* WHAT YOU SHOULD DO: Transcribe only the part of the listing below that begins at the line containing "终点经度, 9: 117.46 -> 117.404" and runs to its final line, keeping both ends.

┌─ SOURCE DATA

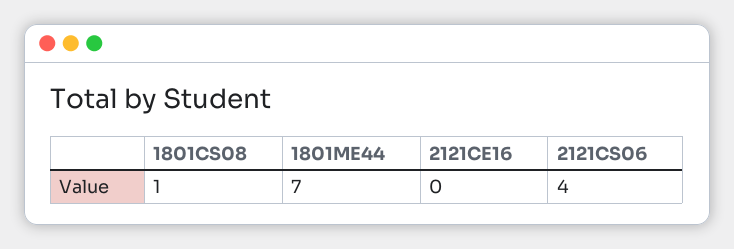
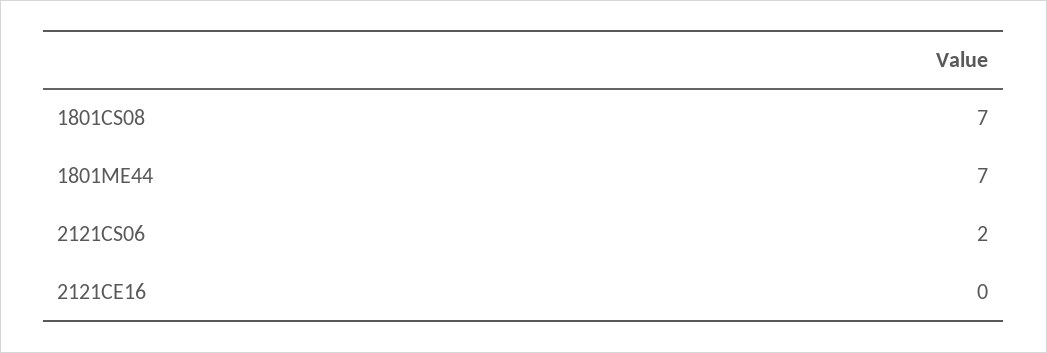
1801CS08: 1 -> 7
2121CS06: 4 -> 2

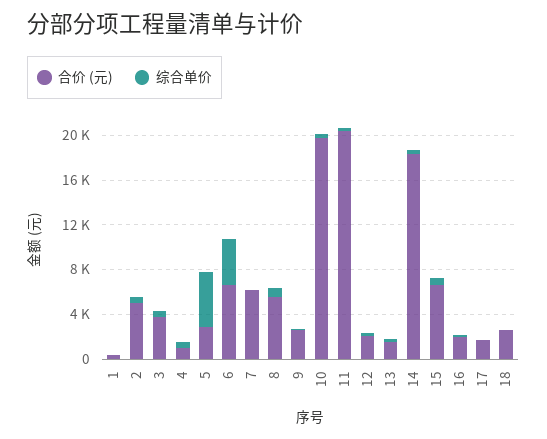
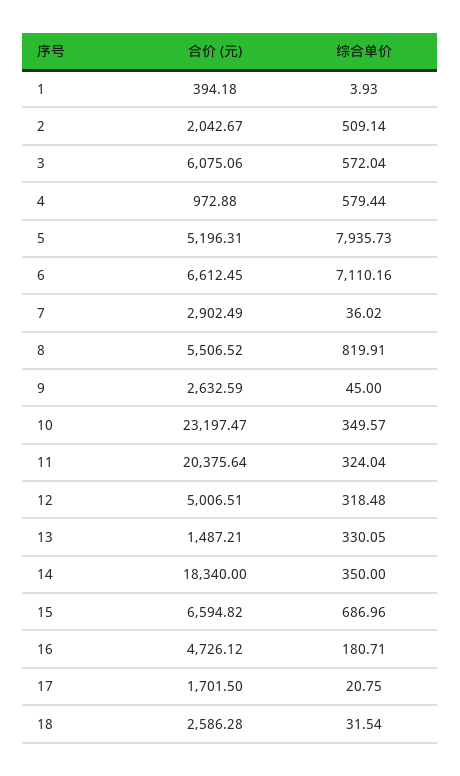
合价 (元), 2: 5000 -> 2042.67
合价 (元), 3: 4000 -> 6075.06
合价 (元), 5: 3000 -> 5196.31
综合单价, 5: 5000 -> 7935.73
综合单价, 6: 4000 -> 7110.16
合价 (元), 7: 6000 -> 2902.49
合价 (元), 10: 20000 -> 23197.47
合价 (元), 12: 2000 -> 5006.51
合价 (元), 16: 2000 -> 4726.12

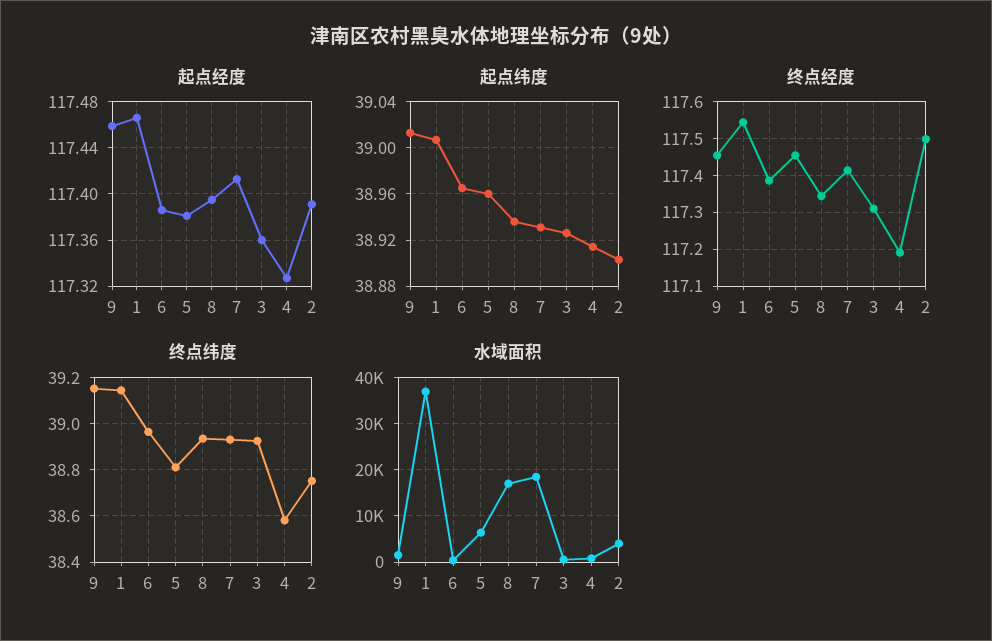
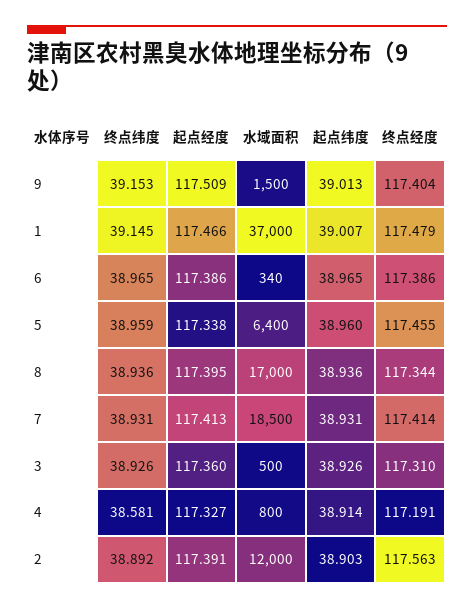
起点经度, 9: 117.46 -> 117.509
起点经度, 5: 117.38 -> 117.338
终点经度, 9: 117.46 -> 117.404
终点经度, 1: 117.54 -> 117.479
终点经度, 2: 117.5 -> 117.563
终点纬度, 5: 38.8 -> 38.959
终点纬度, 2: 38.75 -> 38.892
水域面积, 2: 4000 -> 12000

└─

* OUTPUT OF THE TASK:
终点经度, 9: 117.46 -> 117.404
终点经度, 1: 117.54 -> 117.479
终点经度, 2: 117.5 -> 117.563
终点纬度, 5: 38.8 -> 38.959
终点纬度, 2: 38.75 -> 38.892
水域面积, 2: 4000 -> 12000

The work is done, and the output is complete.